Rep. Jack Ladyman, R-Jonesboro, asked Harlan why he presented an overview but not a full report on the hospital data less than 24 hours before the subcommittee was set to vote on Drew Memorial Health System’s request.
Officials from the state Department of Human Services said the data from the Drew Memorial Health System would be available to lawmakers before Tuesday’s meeting.
Baptist Health Systems will acquire Drew Memorial Health System on July 1, which makes the small hospital’s funding request urgent, said Janet Mann, the state Medicaid director within the Arkansas Department of Human Services, and Mark White, the department’s chief of staff.
The merger puts Drew Memorial “on a different timetable” than other hospitals in need of financial aid, so DHS is “bringing them forward early” to explain the hospital’s financial situation to the PEER subcommittee on Tuesday, White said.
“They are in a very significant financial condition, but there’s two sides to it,” he said. “It’s both their condition and where they are on the road to a structural reform to address it, and they are much further down that process than anyone else is right now.”
If Drew Memorial Health System receives its funding request, it will be the third rural hospital in Arkansas to receive ARPA funds, after Ouachita County Medical Center in September 2022 and Sevier County Medical Center in December.
Ouachita County Medical Center was one of the 18 hospitals Alvarez and Marsal evaluated; Sevier County Medical Center was not.
The firm sought to evaluate rural hospitals that do not belong to larger health care systems. Twenty-six hospitals met this requirement, but eight declined to be reviewed, Harlan said.

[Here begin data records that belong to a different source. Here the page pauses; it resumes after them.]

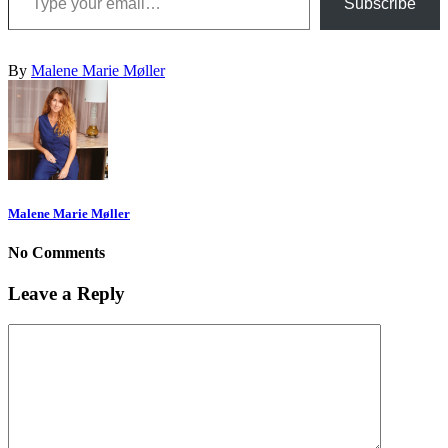
Subscribe
By
Malene Marie Møller
Malene Marie Møller
No Comments
Leave a Reply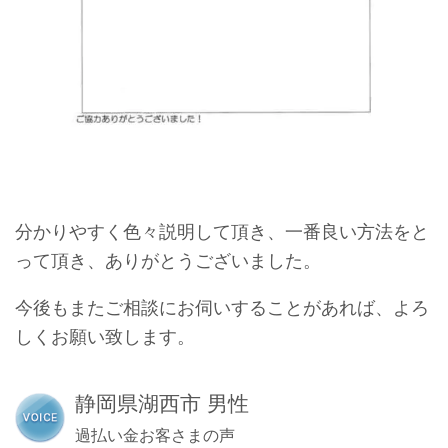
分かりやすく色々説明して頂き、一番良い方法をと
って頂き、ありがとうございました。
今後もまたご相談にお伺いすることがあれば、よろ
しくお願い致します。
静岡県湖西市 男性
過払い金お客さまの声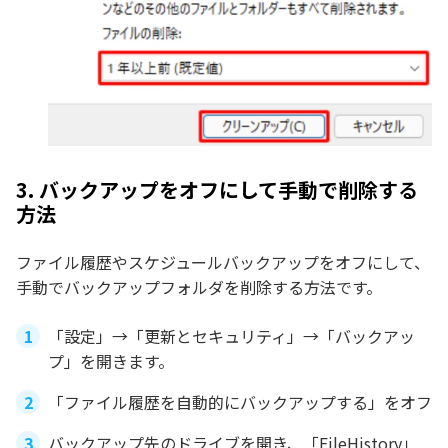
3. バックアップをオフにして手動で削除する
方法
ファイル履歴やスケジュールバックアップをオフにして、
手動でバックアップフォルダを削除する方法です。
「設定」→「更新とセキュリティ」→「バックアッ
プ」を開きます。
「ファイル履歴を自動的にバックアップする」をオフ
バックアップ先のドライブを開き、「FileHistory」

Ten of the 18 reviewed facilities were critical access hospitals, which are located no less than 35 miles from other hospitals and maintaining no more than 25 beds. Drew Memorial and the remaining seven reviewed facilities are not critical access hospitals.
In addition to the availability of data about Drew Memorial Health System’s financial and operational situation, legislators expressed concerns about the sources of some of the data Alvarez and Marsal used to compare Arkansas hospitals to those nationwide.
For example, Arkansas hospitals have higher operating margins but fewer employees per patient than the national average, Harlan said.
In response to questions from Sen. Missy Irvin, R-Mountain View, Harlan said the Arkansas and national averages in the report came from a separate study with a sample size that might not have included the 18 Arkansas hospitals that Alvarez and Marsal studied.
Harlan said he could look into the sample size from the other report at Irvin’s request, since she said the comparisons in the firm’s report might be inaccurate.
“What I’m looking at is the operating margin, and that could be significantly altered or skewed if you have included in this list of averages… big system hospitals and not your rural hospitals,” Irvin said, mentioning the University of Arkansas for Medical Sciences as an example.